Other directors and stars who have worked with Plummer offer similarly high praise, but she is not so easily pleased. Much as she liked working with the director and cast of Daniel, she isn't satisfied with her performance. "I think I overacted, damn it," she grumbles. "It seemed all right at the time."
Even some of her admirers object to Plummer's work in Daniel — they've had enough of her wounded-creature act. A Vogue editor hisses, "I wish she'd play someone healthy." A well-known director feels the same way about her decision to play Laura, the crippled young dreamer, in the upcoming Broadway revival of Tennessee Williams' The Glass Menagerie: "You could call her up at four in the morning and she could do that part."
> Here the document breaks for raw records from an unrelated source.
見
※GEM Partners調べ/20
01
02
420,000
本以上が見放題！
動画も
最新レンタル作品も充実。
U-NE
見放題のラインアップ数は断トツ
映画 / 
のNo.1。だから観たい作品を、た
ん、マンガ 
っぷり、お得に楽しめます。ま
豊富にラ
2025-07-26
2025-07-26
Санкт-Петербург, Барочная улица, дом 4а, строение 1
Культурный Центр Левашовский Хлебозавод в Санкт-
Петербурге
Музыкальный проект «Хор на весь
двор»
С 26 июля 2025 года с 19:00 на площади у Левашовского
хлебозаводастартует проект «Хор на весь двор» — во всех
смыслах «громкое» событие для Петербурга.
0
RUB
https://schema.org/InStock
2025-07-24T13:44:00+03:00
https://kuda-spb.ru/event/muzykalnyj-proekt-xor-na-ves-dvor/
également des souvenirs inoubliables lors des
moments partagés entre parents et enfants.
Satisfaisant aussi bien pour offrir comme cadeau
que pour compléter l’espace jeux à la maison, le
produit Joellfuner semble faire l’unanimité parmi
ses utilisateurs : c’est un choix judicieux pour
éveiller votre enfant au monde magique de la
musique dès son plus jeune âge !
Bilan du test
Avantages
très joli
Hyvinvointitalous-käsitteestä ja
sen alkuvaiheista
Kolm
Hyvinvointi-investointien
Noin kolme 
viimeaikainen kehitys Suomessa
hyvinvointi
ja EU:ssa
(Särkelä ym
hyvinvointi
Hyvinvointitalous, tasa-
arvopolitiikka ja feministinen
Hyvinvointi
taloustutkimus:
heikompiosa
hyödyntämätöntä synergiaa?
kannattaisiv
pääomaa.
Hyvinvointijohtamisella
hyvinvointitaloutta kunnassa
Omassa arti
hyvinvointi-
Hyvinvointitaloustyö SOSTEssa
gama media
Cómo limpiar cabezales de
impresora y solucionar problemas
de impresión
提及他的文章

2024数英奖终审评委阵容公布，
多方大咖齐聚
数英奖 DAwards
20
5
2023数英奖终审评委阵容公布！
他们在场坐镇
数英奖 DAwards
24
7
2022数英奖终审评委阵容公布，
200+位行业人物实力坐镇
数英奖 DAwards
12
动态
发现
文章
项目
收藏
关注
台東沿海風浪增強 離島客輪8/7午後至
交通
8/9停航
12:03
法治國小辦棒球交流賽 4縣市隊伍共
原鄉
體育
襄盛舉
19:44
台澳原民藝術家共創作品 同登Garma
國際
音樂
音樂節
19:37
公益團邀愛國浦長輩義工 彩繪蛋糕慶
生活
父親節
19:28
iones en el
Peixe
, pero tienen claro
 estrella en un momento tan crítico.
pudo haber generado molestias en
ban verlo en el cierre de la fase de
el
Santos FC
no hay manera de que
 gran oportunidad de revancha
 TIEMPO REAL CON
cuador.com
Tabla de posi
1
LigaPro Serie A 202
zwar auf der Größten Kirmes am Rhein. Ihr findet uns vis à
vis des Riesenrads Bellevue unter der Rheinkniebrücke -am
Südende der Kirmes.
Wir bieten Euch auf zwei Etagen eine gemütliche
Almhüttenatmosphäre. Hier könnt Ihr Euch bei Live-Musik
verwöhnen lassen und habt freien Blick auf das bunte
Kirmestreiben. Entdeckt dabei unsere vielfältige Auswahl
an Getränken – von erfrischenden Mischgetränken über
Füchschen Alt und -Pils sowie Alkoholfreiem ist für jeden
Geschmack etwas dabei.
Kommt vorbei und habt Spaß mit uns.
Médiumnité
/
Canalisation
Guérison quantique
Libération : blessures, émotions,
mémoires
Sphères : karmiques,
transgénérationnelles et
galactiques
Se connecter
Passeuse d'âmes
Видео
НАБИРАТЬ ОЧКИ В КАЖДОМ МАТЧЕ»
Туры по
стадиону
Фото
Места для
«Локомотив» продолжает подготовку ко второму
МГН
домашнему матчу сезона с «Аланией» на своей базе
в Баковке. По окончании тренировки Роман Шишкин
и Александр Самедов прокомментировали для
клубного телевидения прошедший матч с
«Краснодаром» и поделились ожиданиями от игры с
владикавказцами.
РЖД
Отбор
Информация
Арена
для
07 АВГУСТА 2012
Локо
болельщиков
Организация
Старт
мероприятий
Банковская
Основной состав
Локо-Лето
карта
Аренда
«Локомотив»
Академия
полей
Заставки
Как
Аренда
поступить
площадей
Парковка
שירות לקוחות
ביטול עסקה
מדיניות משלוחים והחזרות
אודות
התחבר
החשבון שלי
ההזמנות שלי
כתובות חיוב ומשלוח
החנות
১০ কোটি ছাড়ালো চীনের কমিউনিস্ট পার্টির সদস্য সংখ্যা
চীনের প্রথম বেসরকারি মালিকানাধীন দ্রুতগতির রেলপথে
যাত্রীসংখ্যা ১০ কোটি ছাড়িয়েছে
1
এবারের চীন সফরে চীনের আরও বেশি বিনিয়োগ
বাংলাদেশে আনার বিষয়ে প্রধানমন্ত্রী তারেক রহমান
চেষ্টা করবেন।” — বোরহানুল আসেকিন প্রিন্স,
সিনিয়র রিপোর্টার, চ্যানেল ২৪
Plummer knows she needs a change of pace. That's exactly why, when Daniel debuts before American moviegoers, she'll be treading the boards in Southern California as Shakespeare's Juliet. A 14-year-old suicide, it's true, but for once, a lover. "Yeah," she says. "It's about time. I've been 'waifish' long enough. I'm lucky not to have a conventional face or a conventionally beautiful body, because the kind of roles I get are the most fascinating of any roles. But I'm dying to do the girl next door."
She peers up through her spiky hair with a crooked grin.
"I could make the girl next door pretty interesting."